[Volerelaluna, 14 settembre 2020]
«Ti pare giusto? L’istruzione è obbligatoria,
ma la scuola non è un diritto: è una lotteria!»
C’eravamo tanto amati, Ettore Scola, 1974
In questo clima apocalittico segnato dal Coronavirus, sono tornate di attualità diverse suggestioni bibliche: il capro espiatorio, il sacrificio di Isacco, ammazzare il vitello grasso e così via. Oggi si dà per scontato, infatti, che per salvaguardare una collettività sia lecito ledere i diritti di un singolo o di una minoranza, fatto che viene tranquillamente accettato in base al principio del male minore.

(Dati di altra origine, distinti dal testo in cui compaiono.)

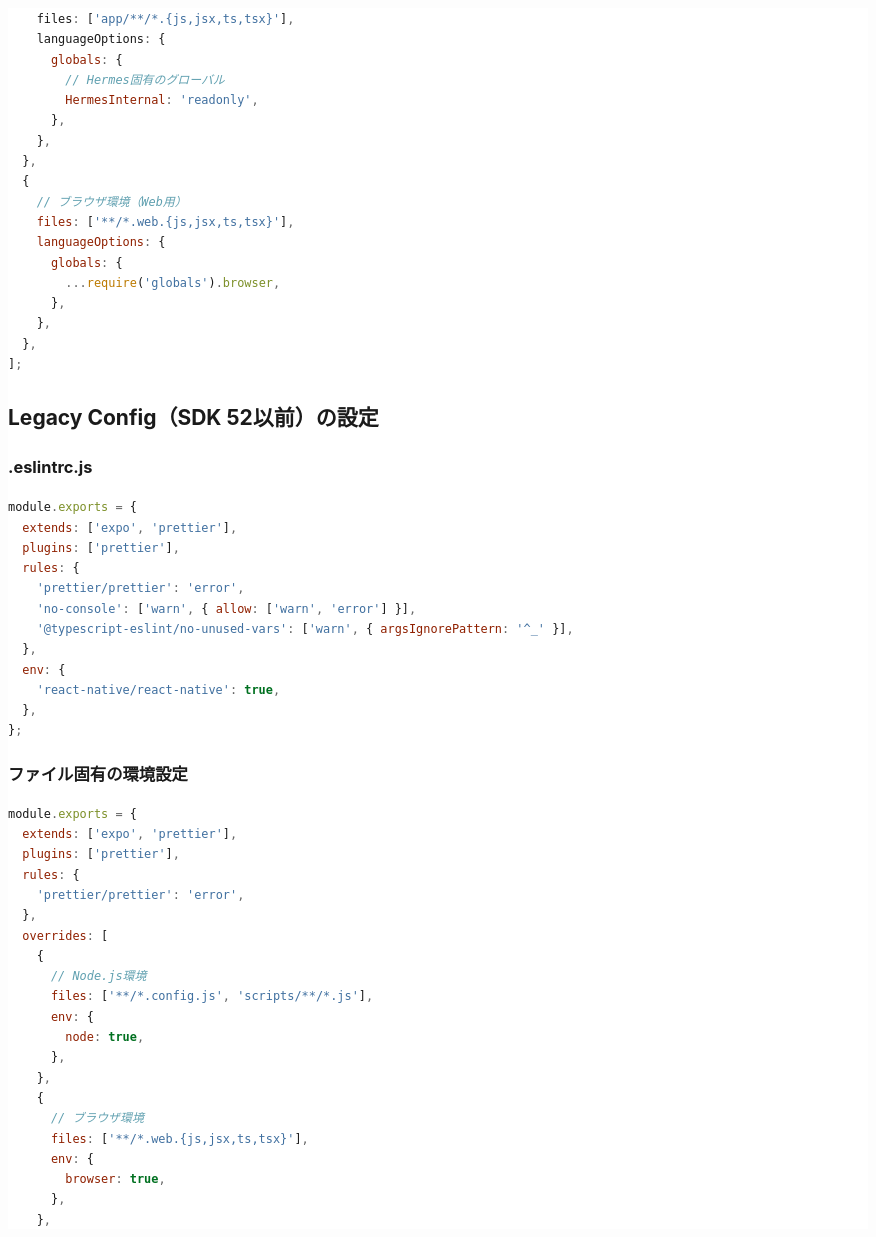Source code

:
 ```javascript
    files: ['app/**/*.{js,jsx,ts,tsx}'],
    languageOptions: {
      globals: {
        // Hermes固有のグローバル
        HermesInternal: 'readonly',
      },
    },
  },
  {
    // ブラウザ環境（Web用）
    files: ['**/*.web.{js,jsx,ts,tsx}'],
    languageOptions: {
      globals: {
        ...require('globals').browser,
      },
    },
  },
];
```

## Legacy Config（SDK 52以前）の設定

### .eslintrc.js

```javascript
module.exports = {
  extends: ['expo', 'prettier'],
  plugins: ['prettier'],
  rules: {
    'prettier/prettier': 'error',
    'no-console': ['warn', { allow: ['warn', 'error'] }],
    '@typescript-eslint/no-unused-vars': ['warn', { argsIgnorePattern: '^_' }],
  },
  env: {
    'react-native/react-native': true,
  },
};
```

### ファイル固有の環境設定

```javascript
module.exports = {
  extends: ['expo', 'prettier'],
  plugins: ['prettier'],
  rules: {
    'prettier/prettier': 'error',
  },
  overrides: [
    {
      // Node.js環境
      files: ['**/*.config.js', 'scripts/**/*.js'],
      env: {
        node: true,
      },
    },
    {
      // ブラウザ環境
      files: ['**/*.web.{js,jsx,ts,tsx}'],
      env: {
        browser: true,
      },
    },
```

Si è iniziato, a febbraio, con l’istituzione della zona rossa nel basso lodigiano. La creazione di un ghetto avrebbe dovuto preservare il resto d’Italia, quando in realtà era semplicemente un chiudere la stalla a buoi già scappati. E l’effetto placebo psicologico (il male è circoscritto) è stato controproducente, visto che il senso di sicurezza ha autorizzato comportamenti disinvolti in zone che erano già altrettanto compromesse, ma senza saperlo.
Ora questa stessa logica si adotta alla riapertura delle scuole. Ricercare spazi adeguati e incrementare il numero del corpo docente avrebbe permesso di garantire a tutti gli alunni lezioni in presenza ed equità di trattamento. E questa era, a parole, la linea del Governo. Purtroppo per fare queste cose servono soldi, che sono stati stanziati in modo assolutamente insufficiente. Quindi la soluzione più semplice, che il ministero dell’Istruzione ha autorizzato in modo più largo per le scuole secondarie di II grado (le cosiddette superiori, ossia gli adolescenti che si possono serenamente lasciare in casa incustoditi), è la didattica a distanza. La DAD, infatti, è una parola magica: permette alla scuola di fare scuola anche senza scuola, come quelle torte dietetiche senza burro né uova né farina. Di cosa siano fatte non si sa, ma intanto la torta esce dal forno, così come la DAD permette di servire sul piatto un anno scolastico formalmente completo.
Non tocca però a tutti un’eguale fetta di DAD, perché qui interviene il prettamente italico fattore lotteria, come da citazione del film di Scola. Così capita che l’assegnazione delle aule sia un gioco ad incastro che combina capienza potenziale e numero di alunni di una classe: se coincidono è fatta, se sono di più si salta un turno e gli alunni in più retrocedono di qualche casella (un tot di giorni al mese), venendo mandati a studiare soli soletti a casa, ma col caldo conforto della tecnologia. La cosa buffa è che non va bene neppure se sono di meno, perché occuperebbero abusivamente spazi eccessivi, quindi devono lasciare l’aula ad altri e andare alla ricerca di un’altra casella, col rischio di trovarne una troppo piccola e quindi essere anch’essi lasciati a casa in rotazione.
Ci troveremo quindi, a giugno, con alunni che hanno usufruito di nove veri mesi di scuola, altri di sei, di sette o di cinque, con differenze generate esclusivamente dal caso, dalla fortuna, dal destino, da Dio (a scelta, in base alla posizione filosofica adottata).
Ma sarà tutto a posto. Formalmente. Quindi, di che ci preoccupiamo?